WHAT THIS EXERCISE ASKS ▸
A. Give back the whole passage on European foreign policy co-operation word for word.
B. Rewrite as a numbered list everything in the records from the line containing "There was something…odd, something" down to the line containing "My heart pounded", both included. Leave out blank lines and nothing else.

SUPPLIED TEXT ▸
########################################
This early period in foreign policy co-operation must be seen in the broader context of European integration. From a very early stage in the development of the European Communities, the ambition to establish a political identity existed. The early design of European integration was based upon the assumption that political integration would follow economic integration. The European Defence Community (EDC) of 1954 and the Fouchet proposals of the early 1960s were early attempts, based upon very different models, to supplement economic integration with a stronger political identity. In 1970, co-operation in the field of foreign policy, established in parallel with the existing EC structures, was the means chosen to create this identity.
Over time, foreign policy co-operation was drawn towards the institutional and political penumbra of integration. The ever-closer relationship between foreign policy co-operation and EC institutions illustrates this evolution. There was an initial determination, for example, that the process of foreign policy co-operation would have little if any relationship with the EC Commission. As early as 1973, however, it was recognised that the agenda of foreign policy co-operation would inevitably impinge upon that of the Commission. The 1973 Copenhagen Report on the operation of EPC noted that, where there were matters that affected Community activities, close contact would be maintained with the Commission. With the London Report of 1981, this position was extended to the point where the Commission was fully associated with all policy areas that encroached on Community responsibilities. This position was then formalised when the 1987 Single European Act codified EPC procedures. For its part, the 1993 Maastricht Treaty gave the Commission a right of initiative, alongside that of the member states, within the newly established Common Foreign and Security Policy of the European Union. The Commission is now a full partner of the member states, although it had no formal role in decision-making.
########################################
MATERIAL FOR THIS TASK ▸

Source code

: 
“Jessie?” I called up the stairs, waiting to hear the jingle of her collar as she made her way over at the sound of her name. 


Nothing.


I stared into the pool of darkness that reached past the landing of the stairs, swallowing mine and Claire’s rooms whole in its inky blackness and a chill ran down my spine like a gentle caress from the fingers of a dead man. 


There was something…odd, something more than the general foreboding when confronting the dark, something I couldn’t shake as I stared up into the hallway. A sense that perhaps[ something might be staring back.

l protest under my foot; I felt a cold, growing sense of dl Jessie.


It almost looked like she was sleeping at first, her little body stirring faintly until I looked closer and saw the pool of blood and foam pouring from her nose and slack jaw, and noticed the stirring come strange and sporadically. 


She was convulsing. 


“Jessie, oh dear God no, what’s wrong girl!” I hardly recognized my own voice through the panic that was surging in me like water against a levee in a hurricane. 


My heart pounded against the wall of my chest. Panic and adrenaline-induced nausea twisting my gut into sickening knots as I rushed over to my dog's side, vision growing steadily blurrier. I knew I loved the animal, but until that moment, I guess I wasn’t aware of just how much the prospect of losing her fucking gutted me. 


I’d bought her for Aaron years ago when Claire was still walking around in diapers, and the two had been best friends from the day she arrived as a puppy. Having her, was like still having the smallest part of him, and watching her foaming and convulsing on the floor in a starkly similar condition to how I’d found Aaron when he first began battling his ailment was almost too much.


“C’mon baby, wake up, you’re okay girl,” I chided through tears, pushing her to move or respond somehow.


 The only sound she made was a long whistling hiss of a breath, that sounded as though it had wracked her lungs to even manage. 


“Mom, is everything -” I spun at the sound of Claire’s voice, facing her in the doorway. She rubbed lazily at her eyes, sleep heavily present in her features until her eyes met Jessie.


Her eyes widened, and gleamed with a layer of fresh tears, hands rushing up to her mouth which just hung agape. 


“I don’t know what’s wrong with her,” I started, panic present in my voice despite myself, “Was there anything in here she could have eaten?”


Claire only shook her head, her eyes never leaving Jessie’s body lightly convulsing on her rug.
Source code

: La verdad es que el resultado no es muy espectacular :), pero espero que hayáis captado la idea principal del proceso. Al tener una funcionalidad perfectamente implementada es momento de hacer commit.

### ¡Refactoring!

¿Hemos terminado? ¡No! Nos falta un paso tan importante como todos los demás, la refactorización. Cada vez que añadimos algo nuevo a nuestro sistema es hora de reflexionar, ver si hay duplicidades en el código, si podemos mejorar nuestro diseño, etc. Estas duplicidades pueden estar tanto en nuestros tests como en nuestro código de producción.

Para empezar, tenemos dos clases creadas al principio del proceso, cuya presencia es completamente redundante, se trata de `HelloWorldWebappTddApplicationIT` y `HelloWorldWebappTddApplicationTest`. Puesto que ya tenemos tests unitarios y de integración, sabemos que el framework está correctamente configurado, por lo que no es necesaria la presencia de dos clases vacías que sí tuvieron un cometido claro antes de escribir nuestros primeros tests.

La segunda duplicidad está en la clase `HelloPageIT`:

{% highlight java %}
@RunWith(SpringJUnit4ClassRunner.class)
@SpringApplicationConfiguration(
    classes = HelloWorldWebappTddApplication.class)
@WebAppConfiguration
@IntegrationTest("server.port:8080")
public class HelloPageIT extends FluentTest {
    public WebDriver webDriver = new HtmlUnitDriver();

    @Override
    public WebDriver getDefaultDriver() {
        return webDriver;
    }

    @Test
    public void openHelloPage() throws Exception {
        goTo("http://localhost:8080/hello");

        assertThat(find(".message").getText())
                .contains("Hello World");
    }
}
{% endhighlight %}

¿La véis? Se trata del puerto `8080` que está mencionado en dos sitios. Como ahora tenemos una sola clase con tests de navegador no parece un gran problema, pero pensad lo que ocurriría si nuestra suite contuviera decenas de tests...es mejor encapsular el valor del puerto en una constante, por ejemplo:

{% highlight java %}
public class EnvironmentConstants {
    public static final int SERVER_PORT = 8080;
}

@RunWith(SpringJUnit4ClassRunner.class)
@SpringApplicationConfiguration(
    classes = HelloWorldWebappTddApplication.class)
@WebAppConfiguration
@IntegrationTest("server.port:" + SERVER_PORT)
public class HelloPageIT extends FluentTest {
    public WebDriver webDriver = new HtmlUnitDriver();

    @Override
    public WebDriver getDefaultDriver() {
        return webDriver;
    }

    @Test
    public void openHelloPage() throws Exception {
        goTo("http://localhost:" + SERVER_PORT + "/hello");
########################################
RESPONSES FOR EACH TASK ▸
A.
This early period in foreign policy co-operation must be seen in the broader context of European integration. From a very early stage in the development of the European Communities, the ambition to establish a political identity existed. The early design of European integration was based upon the assumption that political integration would follow economic integration. The European Defence Community (EDC) of 1954 and the Fouchet proposals of the early 1960s were early attempts, based upon very different models, to supplement economic integration with a stronger political identity. In 1970, co-operation in the field of foreign policy, established in parallel with the existing EC structures, was the means chosen to create this identity.
Over time, foreign policy co-operation was drawn towards the institutional and political penumbra of integration. The ever-closer relationship between foreign policy co-operation and EC institutions illustrates this evolution. There was an initial determination, for example, that the process of foreign policy co-operation would have little if any relationship with the EC Commission. As early as 1973, however, it was recognised that the agenda of foreign policy co-operation would inevitably impinge upon that of the Commission. The 1973 Copenhagen Report on the operation of EPC noted that, where there were matters that affected Community activities, close contact would be maintained with the Commission. With the London Report of 1981, this position was extended to the point where the Commission was fully associated with all policy areas that encroached on Community responsibilities. This position was then formalised when the 1987 Single European Act codified EPC procedures. For its part, the 1993 Maastricht Treaty gave the Commission a right of initiative, alongside that of the member states, within the newly established Common Foreign and Security Policy of the European Union. The Commission is now a full partner of the member states, although it had no formal role in decision-making.

B.
1. There was something…odd, something more than the general foreboding when confronting the dark, something I couldn’t shake as I stared up into the hallway. A sense that perhaps[ something might be staring back.
2. l protest under my foot; I felt a cold, growing sense of dl Jessie.
3. It almost looked like she was sleeping at first, her little body stirring faintly until I looked closer and saw the pool of blood and foam pouring from her nose and slack jaw, and noticed the stirring come strange and sporadically. 
4. She was convulsing. 
5. “Jessie, oh dear God no, what’s wrong girl!” I hardly recognized my own voice through the panic that was surging in me like water against a levee in a hurricane. 
6. My heart pounded against the wall of my chest. Panic and adrenaline-induced nausea twisting my gut into sickening knots as I rushed over to my dog's side, vision growing steadily blurrier. I knew I loved the animal, but until that moment, I guess I wasn’t aware of just how much the prospect of losing her fucking gutted me. 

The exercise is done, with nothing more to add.